L'Organisation Mondiale de la Santé (OMS) a élaboré en 2018 son document d'orientation tant attendu, intitulé Directives de l'OMS concernant les politiques de santé et le soutien du système de santé afin d'optimiser les programmes d'agents de santé communautaires.
La publication de ce document a marqué un tournant décisif pour le mouvement des agents de santé communautaires professionnels (pro-ASC).
Non seulement l'OMS a reconnu :
« Des preuves substantielles démontrant l'efficacité des ASC dans la prestation d'une gamme de services préventifs, promotionnels et curatifs liés à la santé reproductive, maternelle, néonatale et infantile, aux maladies infectieuses, aux maladies non transmissibles et aux maladies tropicales négligées. »

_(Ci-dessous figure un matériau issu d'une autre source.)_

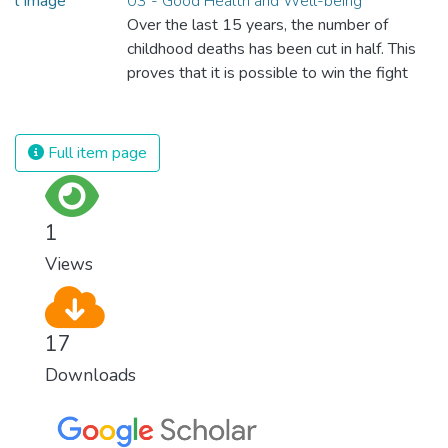
03 - Good Health and Well-being
Over the last 15 years, the number of
childhood deaths has been cut in half. This
proves that it is possible to win the fight
against almost every disease. Still, we are
spending an astonishing amount of money
and resources on treating illnesses that are
Full item page
surprisingly easy to prevent. The new goal
for worldwide Good Health promotes
healthy lifestyles, preventive measures and
1
modern, efficient healthcare for everyone.
Views
17
Downloads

Elle a également identifié les ASC comme ayant un rôle clé à jouer dans la réalisation des objectifs de santé des Objectifs de Développement Durable (ODD). De plus, elle a renforcé sa recommandation issue de la Stratégie mondiale de l'OMS sur les ressources humaines pour la santé : Personnel de santé 2030, selon laquelle les pays doivent exploiter le potentiel des ASC au sein d'équipes de soins interprofessionnelles.

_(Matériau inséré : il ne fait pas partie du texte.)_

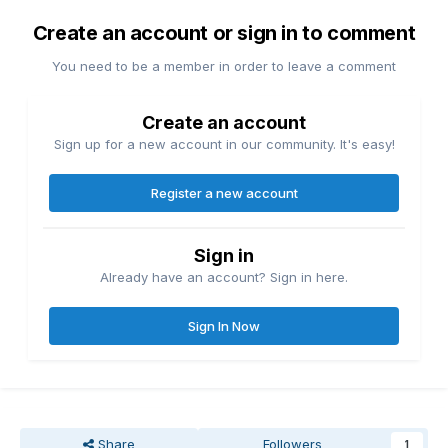
Create an account or sign in to comment
You need to be a member in order to leave a comment
Create an account
Sign up for a new account in our community. It's easy!
Register a new account
Sign in
Already have an account? Sign in here.
Sign In Now
Share
Followers
1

Le dialogue mondial a enfin progressé, passant du débat sur la nécessité des programmes d'ASC à la manière de les rendre plus efficaces. Des recherches rigoureuses ont démontré que les ASC pouvaient réaliser toutes sortes de tâches de santé complexes, ce qui se traduisait par une amélioration des résultats en matière de mortalité infantile, de gestion des soins liés au VIH, de lutte contre la tuberculose, et bien plus encore. Toutefois, il s'est avéré difficile d'obtenir ces résultats positifs de manière fiable, en particulier pour les programmes d'ASC à grande échelle.

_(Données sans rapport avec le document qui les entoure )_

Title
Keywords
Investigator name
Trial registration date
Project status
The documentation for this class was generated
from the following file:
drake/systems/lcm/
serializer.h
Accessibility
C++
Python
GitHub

En 2016, les évaluations des programmes d'ASC à l'échelle nationale sont restées défavorables. Et il est devenu évident que tous les programmes d'ASC ne se valent pas. Des questions telles que les ressources, le recrutement, la formation, la supervision et l'intégration aux systèmes de santé existants étaient clairement liées à l'efficacité des programmes d'ASC, mais il restait encore beaucoup à apprendre sur les meilleures pratiques dans ces domaines.
Percevant ce moment comme un tournant dans l'histoire des ASC, six organisations de santé communautaire se sont réunies (Integrate Health, Last Mile Health, Living Goods, Muso, Partners In Health et Possible), dans le but de clarifier les éléments de la réussite des programmes d'ASC.
Cette collaboration a mené à la publication d'un rapport intitulé « Expertise des praticiens pour optimiser les systèmes de santé communautaire », qui a servi de base à notre plaidoyer commun concernant les directives de l'OMS. C'est également la naissance de notre Coalition.